Ashok Subron, Jocelyn Chan Low et Ivor Tan Yan donnent leur avis sur les répercussions de cette affaire.

Sun, sea and fun. Côté carte postale, ça va. C’est la carte finance qui en prend un coup. Merci à la cacophonie provoquée par le milliardaire angolais.

Miroir, miroir, dis-moi si mon image est intacte ? Pas de conte de fées à prévoir. Plutôt mille et une contradictions. Des histoires à dormir debout. Et des secrets aussi empoisonnés qu’une pomme enchantée. Avec l’affaire Alvaro Sobrinho, les institutions financières semblent prises dans une cacophonie qui n’en finit plus. Ce businessman angolais, cofondateur de l’ONG Planet Earth Institute (PEI)avec la présidente de la République Ameenah Gurib-Fakim, a obtenu une Investment Banking and Corporate Advisory Licence – entre autres permis octroyés – de la Financial Services Commission (FSC). Alors que son nom est cité dans une affaire de corruption et de blanchiment d’argent au Portugal. Dans cet imbroglio politico-financier, le secteur financier s’enlise et s’entache. Mais pas que. Les politiciens de l’opposition disaient, il y a quelques jours, que ce «scandale» faisait du tort à l’image de Maurice. Est-ce vraiment le cas ? Nous avons posé la question à des observateurs. 

 

Le ministre de la Bonne Gouvernance, Sudhir Seesungkur, affirme que la FSC n’a pas fait un travail de fond et que la Banque de Maurice a refusé une banking licence au milliardaire. La BoM réplique et affirme, via un communiqué, qu’Alvara Sobrinho n’a jamais fait une telle demande. Le principal concerné confirme. Et donne sa version de toute cette affaire (ou, du moins, sa version de certains points choisis) à des journalistes spécifiques (ceux de la presse parlée, la presse écrite n’étant pas conviée à l’exercice de communication). La FSC se tourne vers la police pour une allégation d’usage de faux : «Reference is made to press reports to the effect that certain persons have had their names alleged to have been included improperly in applications for licences made to the Financial Services Commission, Mauritius.» 

 

Cette semaine, la polémique entourant l’ancien Chairman de PEI devenu trustee n’a cessé d’enfler. Et ça ne devrait pas s’arrêter là, estime Jocelyn Chan Low, historien et observateur politique : «Le problème, c’est cette cacophonie entre la FSC, le ministère de la Bonne Gouvernance et la Banque de Maurice qui a tardé avant de donner sa version de l’histoire. D’ailleurs, c’est le ministre lui-même qui a lancé cette polémique concernant la banking licence. Et à ce niveau-là, ce n’est pas sérieux.»

----

## Objectif
D'après le texte sur l'affaire Alvaro Sobrinho, quelle licence la Financial Services Commission a-t-elle accordée à l'homme d'affaires angolais ? Ces lignes proviennent d'une autre source.

Quelques lignes
----

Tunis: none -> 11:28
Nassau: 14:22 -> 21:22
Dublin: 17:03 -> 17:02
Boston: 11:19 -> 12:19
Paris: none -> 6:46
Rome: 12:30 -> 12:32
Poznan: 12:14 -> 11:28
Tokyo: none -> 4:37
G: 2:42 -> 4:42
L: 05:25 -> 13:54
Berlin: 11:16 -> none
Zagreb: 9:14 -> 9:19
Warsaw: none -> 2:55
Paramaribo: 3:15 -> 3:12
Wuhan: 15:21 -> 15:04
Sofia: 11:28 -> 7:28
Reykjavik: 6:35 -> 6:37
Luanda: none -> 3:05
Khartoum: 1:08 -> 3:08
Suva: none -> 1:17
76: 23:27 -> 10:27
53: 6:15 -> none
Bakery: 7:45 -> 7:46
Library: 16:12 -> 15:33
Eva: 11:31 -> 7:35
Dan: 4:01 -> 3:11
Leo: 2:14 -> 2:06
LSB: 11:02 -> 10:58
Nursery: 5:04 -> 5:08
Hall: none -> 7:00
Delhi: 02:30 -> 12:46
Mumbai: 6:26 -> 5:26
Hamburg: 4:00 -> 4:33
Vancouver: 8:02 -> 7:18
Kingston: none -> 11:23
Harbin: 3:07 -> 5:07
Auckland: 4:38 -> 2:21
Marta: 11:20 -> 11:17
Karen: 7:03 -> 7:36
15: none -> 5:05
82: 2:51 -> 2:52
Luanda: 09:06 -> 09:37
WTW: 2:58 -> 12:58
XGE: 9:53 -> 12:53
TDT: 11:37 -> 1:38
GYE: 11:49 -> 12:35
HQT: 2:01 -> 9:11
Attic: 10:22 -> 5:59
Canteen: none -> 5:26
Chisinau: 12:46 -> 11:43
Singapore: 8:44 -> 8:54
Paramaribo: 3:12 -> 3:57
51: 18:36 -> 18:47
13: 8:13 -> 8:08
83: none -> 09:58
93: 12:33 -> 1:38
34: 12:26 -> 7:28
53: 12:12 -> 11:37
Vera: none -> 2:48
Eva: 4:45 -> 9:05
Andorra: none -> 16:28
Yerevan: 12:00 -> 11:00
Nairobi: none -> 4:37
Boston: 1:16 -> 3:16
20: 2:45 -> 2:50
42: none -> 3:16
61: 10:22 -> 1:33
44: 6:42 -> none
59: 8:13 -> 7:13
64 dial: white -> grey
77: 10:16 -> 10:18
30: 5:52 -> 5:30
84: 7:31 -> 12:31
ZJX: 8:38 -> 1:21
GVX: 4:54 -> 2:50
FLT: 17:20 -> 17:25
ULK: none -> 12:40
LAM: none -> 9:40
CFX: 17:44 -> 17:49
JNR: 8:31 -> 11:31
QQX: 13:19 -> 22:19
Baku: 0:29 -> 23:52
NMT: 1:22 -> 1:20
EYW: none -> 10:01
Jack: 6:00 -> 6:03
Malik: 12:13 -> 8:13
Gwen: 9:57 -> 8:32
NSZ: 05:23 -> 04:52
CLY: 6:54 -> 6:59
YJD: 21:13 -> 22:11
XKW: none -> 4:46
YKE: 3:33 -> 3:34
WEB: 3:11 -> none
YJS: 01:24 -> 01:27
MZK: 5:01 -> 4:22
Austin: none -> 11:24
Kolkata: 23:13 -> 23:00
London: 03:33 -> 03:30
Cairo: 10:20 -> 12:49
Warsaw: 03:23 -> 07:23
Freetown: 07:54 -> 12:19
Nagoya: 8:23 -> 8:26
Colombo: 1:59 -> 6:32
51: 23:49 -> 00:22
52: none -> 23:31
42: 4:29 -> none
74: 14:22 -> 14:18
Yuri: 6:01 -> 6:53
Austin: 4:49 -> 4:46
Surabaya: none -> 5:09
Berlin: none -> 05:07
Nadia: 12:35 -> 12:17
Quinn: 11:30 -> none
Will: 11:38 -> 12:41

----

## Réponse
Une Investment Banking and Corporate Advisory Licence.